Dismissal - Sanctions. A plaintiff dismissing a suit on the morning of a scheduled trial is subject to sanctions under OCGA § 9-15-14. Hill v. Doe, 239 Ga. App. 869 (1999). Cf. USCR 12, which authorizes costs to be awarded upon a voluntary dismissal if a jury has already been empaneled.

Pro Se Motions. A trial court may deny the pro se motion for continuance of a party who is represented by a lawyer because one is not entitled to be represented and to represent oneself (Beattie v. State, 240 Ga. App. 327 (1999)), as well as the motion for continuance of an officer of a corporation that is not represented by counsel because a corporation may only be represented by a lawyer. US-1 Van Lines of Georgia, Inc. v. Ho, 240 Ga. App. 417 (1999).

Voir Dire - Written Questionnaire. Whether to allow voir dire by written questionnaire is in the discretion of the judge. Allen v. State, 239 Ga. App. 899 (1999).

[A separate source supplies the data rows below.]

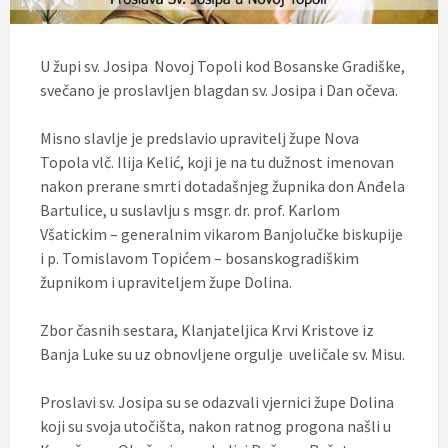
U župi sv. Josipa Novoj Topoli kod Bosanske Gradiške,
svečano je proslavljen blagdan sv. Josipa i Dan očeva.
Misno slavlje je predslavio upravitelj župe Nova
Topola vlč. Ilija Kelić, koji je na tu dužnost imenovan
nakon prerane smrti dotadašnjeg župnika don Anđela
Bartulice, u suslavlju s msgr. dr. prof. Karlom
Všatickim – generalnim vikarom Banjolučke biskupije
i p. Tomislavom Topićem – bosanskogradiškim
župnikom i upraviteljem župe Dolina.
Zbor časnih sestara, Klanjateljica Krvi Kristove iz
Banja Luke su uz obnovljene orgulje uveličale sv. Misu.
Proslavi sv. Josipa su se odazvali vjernici župe Dolina
koji su svoja utočišta, nakon ratnog progona našli u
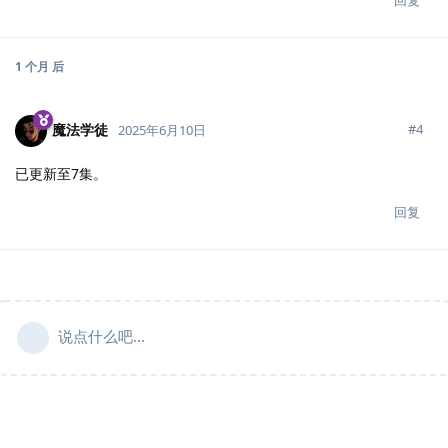
回复
1 个月
后
魔法学徒
#
4
2025年6月10日
已更新至7集。
回复
说点什么吧...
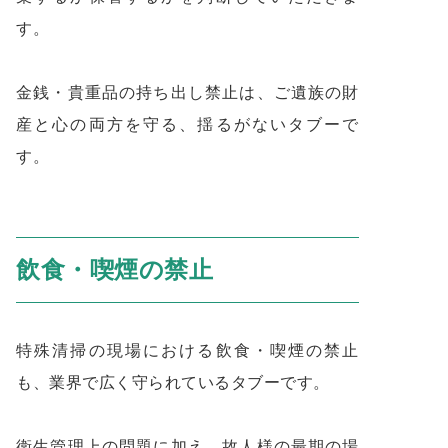
す。
金銭・貴重品の持ち出し禁止は、ご遺族の財
産と心の両方を守る、揺るがないタブーで
す。
飲食・喫煙の禁止
特殊清掃の現場における飲食・喫煙の禁止
も、業界で広く守られているタブーです。
衛生管理上の問題に加え、故人様の最期の場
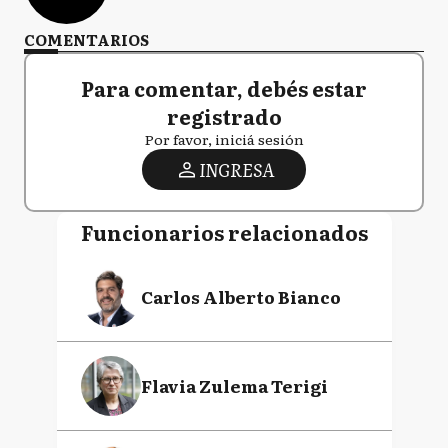
COMENTARIOS
Para comentar, debés estar
registrado
Por favor, iniciá sesión
INGRESA
Funcionarios relacionados
Carlos Alberto Bianco
Flavia Zulema Terigi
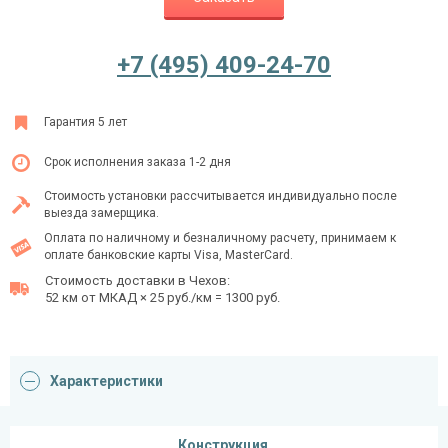
+7 (495) 409-24-70
Ежедневно с 08:00 до 24:00
+7 (495) 409-24-70
Гарантия 5 лет
Срок исполнения заказа 1-2 дня
Стоимость установки рассчитывается индивидуально после
выезда замерщика.
Оплата по наличному и безналичному расчету, принимаем к
оплате банковские карты Visa, MasterCard.
Стоимость доставки в Чехов:
52 км от МКАД × 25 руб./км = 1300 руб.
Характеристики
Конструкция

Refreshing Recollection. A witness's recollection may be refreshed by a document that she prepared or that was prepared by another at her direction or in her presence. Otherwise, memory is not refreshed by such a document and testimony based on the document is inadmissible. McEntyre v. McRae, 240 Ga. App. 148 (1999).

Use of Prior Deposition. Where a witness does not remember a fact, a deposition in a prior case may be used to refresh her recollection, but it may not be used to impeach the witness. If used to refresh recollection, it is not generally admissible into evidence. Bischoff v. Payne, 239 Ga. App. 824 (1999).

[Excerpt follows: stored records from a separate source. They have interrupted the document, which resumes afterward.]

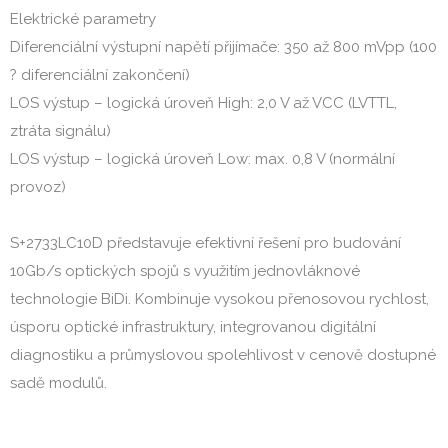
Elektrické parametry
Diferenciální výstupní napětí přijímače: 350 až 800 mVpp (100
? diferenciální zakončení)
LOS výstup – logická úroveň High: 2,0 V až VCC (LVTTL,
ztráta signálu)
LOS výstup – logická úroveň Low: max. 0,8 V (normální
provoz)
S+2733LC10D představuje efektivní řešení pro budování
10Gb/s optických spojů s využitím jednovláknové
technologie BiDi. Kombinuje vysokou přenosovou rychlost,
úsporu optické infrastruktury, integrovanou digitální
diagnostiku a průmyslovou spolehlivost v cenově dostupné
sadě modulů.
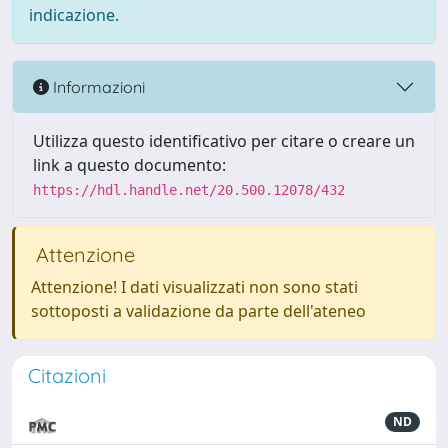
indicazione.
Informazioni
Utilizza questo identificativo per citare o creare un
link a questo documento:
https://hdl.handle.net/20.500.12078/432
Attenzione
Attenzione! I dati visualizzati non sono stati
sottoposti a validazione da parte dell'ateneo
Citazioni
ND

Witness Statements. A trial court has authority to prevent an attorney from using the taped statement of a witness when the attorney misrepresents to the witness the purpose of his taking a statement. Parks v. Multimedia Technologies, Inc., 239 Ga. App. 282 (6) (1999).

Impeachment - Displaying Documents to Opposing Counsel. Where one party impeaches a witness by proving contradictory statements in a document, the document must be first shown or read to the witness, but need not be first shown to opposing counsel if the document is not introduced into evidence. Fulton-Fritchlee v. Douglas, 240 Ga. App. 413 (1999).

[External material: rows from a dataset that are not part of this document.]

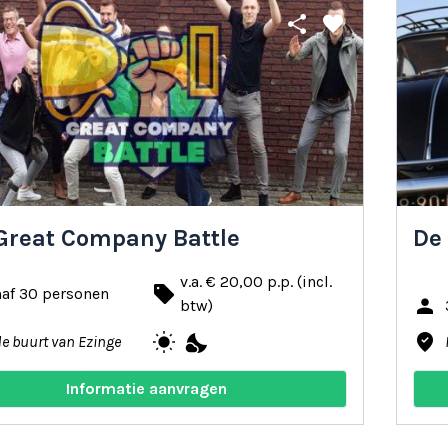
share
favorite
Great Company Battle
De 
v.a. € 20,00 p.p. (incl.
local_offer
naf 30 personen
person
btw)
wb_sunny
nights_stay
where_to_vote
de buurt van Ezinge
Informatie aanvragen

Judicial Comments - Preservation. In order to preserve a claim of error based upon the tone or demeanor of a judge while speaking in the presence of the jury, a party must call witnesses to the tone or demeanor. Williams v. Kroger Co., 240 Ga. App. 428 (1999).

Premises Liability. Placing merchandise on shelves above the customer's eye level may impose liability on the store when the merchandise is inadequately secured and falls on the plaintiff, even if it was opened by a prior customer. Rhodes v. K-Mart Corp., 240 Ga. App. 57 (1999).

Contracts - Modification. Where a contract provides that it may not be modified except in writing, may it be modified by a later oral agreement? Thompson v. Enterprise Leasing Co. of Ga., 240 Ga. App. 222 (1999) (Yes); Gerdes v. Russell Rowe Communications, Inc., 232 Ga. App. 534 (1998) (No).